Something awry here, but I'm not seeing it. Why would it not be able to read my certs, when the perms are wide open?
This looks like java security policy which is not allowing you read access to /certs/ca/ca.crt
You could modify the java security policy to add permission to /certs folder or
you could move /certs/* folder to say <ES-Home>/config/certs/*.
Also please update the elasticsearch.yml file after the change and restart ES.

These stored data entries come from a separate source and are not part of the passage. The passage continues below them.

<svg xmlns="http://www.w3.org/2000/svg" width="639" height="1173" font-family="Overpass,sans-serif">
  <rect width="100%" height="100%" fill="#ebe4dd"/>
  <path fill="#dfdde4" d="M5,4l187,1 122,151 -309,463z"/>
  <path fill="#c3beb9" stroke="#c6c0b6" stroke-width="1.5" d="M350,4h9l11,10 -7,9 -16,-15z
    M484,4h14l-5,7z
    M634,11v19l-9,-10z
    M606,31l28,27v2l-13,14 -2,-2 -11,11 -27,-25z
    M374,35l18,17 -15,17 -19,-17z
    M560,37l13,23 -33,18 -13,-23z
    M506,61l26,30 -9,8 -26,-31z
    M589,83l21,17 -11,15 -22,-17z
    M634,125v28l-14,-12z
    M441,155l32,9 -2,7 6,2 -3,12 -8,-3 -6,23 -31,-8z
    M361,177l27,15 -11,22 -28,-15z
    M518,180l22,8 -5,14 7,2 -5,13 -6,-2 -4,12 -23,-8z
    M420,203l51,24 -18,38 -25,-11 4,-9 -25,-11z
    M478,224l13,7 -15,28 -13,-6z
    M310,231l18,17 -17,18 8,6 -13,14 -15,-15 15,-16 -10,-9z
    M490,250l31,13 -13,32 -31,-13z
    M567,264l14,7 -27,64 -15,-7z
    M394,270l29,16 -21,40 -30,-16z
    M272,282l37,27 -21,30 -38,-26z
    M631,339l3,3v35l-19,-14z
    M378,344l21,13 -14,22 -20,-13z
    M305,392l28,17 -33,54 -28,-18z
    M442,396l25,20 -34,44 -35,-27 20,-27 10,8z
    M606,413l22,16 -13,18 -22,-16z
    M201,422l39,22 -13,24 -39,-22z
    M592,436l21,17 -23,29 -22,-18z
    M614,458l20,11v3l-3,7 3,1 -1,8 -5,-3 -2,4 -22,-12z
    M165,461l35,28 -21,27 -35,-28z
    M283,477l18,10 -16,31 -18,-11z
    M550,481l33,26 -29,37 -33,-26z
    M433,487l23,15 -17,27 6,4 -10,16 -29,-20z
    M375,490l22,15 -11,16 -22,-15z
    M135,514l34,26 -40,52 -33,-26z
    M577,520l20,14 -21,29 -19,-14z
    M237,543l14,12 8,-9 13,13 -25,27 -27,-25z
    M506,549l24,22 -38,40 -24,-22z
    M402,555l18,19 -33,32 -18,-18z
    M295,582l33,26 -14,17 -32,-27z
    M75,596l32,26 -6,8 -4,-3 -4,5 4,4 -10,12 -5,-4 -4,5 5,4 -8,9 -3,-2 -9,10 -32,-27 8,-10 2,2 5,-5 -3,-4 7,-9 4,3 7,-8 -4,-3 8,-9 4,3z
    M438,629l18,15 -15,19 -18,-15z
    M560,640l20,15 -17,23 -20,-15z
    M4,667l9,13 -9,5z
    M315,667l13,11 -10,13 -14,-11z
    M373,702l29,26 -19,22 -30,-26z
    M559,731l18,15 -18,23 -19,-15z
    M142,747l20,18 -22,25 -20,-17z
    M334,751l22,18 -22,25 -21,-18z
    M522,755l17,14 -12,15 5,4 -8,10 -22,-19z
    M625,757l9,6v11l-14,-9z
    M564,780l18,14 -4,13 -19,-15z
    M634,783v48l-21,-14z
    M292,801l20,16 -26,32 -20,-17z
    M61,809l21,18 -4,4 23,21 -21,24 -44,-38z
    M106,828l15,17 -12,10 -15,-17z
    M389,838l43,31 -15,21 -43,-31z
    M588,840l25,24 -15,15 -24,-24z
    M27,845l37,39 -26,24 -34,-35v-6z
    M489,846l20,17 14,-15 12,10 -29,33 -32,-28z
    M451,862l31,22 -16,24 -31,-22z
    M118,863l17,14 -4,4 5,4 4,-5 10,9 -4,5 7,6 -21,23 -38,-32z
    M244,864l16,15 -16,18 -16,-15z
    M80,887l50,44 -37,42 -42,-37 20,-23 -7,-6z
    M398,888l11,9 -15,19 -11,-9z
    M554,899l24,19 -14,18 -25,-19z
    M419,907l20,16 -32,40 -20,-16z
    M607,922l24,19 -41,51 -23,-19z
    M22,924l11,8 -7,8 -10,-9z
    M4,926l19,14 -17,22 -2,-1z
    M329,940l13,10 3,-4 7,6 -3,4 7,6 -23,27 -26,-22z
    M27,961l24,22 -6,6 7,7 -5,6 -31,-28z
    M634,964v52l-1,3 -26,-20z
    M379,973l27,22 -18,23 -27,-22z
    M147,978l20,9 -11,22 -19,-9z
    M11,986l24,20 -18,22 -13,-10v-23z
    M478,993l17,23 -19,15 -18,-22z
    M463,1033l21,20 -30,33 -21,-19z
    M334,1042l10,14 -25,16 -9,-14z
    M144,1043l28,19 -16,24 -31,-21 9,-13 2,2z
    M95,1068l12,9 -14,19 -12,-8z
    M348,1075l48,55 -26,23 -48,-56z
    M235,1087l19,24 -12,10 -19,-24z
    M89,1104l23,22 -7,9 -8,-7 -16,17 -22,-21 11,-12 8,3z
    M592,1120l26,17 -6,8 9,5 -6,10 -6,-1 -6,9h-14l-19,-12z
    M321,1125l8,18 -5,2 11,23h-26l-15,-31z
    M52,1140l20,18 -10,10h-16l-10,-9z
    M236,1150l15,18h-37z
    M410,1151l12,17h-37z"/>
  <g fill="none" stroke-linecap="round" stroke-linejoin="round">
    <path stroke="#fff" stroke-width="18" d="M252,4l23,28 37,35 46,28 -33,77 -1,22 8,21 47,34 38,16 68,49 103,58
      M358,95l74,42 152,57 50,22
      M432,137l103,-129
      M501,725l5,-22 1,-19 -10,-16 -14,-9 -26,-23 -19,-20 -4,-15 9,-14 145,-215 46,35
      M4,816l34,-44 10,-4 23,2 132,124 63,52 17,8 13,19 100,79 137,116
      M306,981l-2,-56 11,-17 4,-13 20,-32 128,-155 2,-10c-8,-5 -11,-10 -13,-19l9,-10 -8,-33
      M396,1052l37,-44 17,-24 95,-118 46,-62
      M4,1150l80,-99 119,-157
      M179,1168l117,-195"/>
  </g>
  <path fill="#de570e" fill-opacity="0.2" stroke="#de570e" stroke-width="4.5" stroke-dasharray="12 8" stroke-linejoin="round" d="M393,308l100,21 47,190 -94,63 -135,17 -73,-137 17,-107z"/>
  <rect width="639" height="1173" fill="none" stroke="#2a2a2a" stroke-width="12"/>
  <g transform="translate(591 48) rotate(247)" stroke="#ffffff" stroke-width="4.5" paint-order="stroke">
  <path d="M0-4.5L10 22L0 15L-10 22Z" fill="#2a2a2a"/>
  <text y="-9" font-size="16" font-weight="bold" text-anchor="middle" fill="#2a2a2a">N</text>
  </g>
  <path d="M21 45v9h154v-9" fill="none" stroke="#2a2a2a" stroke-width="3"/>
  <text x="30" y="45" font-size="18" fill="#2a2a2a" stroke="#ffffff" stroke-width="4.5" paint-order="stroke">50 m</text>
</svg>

Hope this resolves your problem.
That's brilliant, thanks. I wasn't aware that "java security policy" was even a thing, so really useful to know. It's now reading the certificates fine, and I'm getting "client did not trust this server's certificate, closing connection" so I'll need to do some googling for that one, and perhaps come back here if I can't figure that out.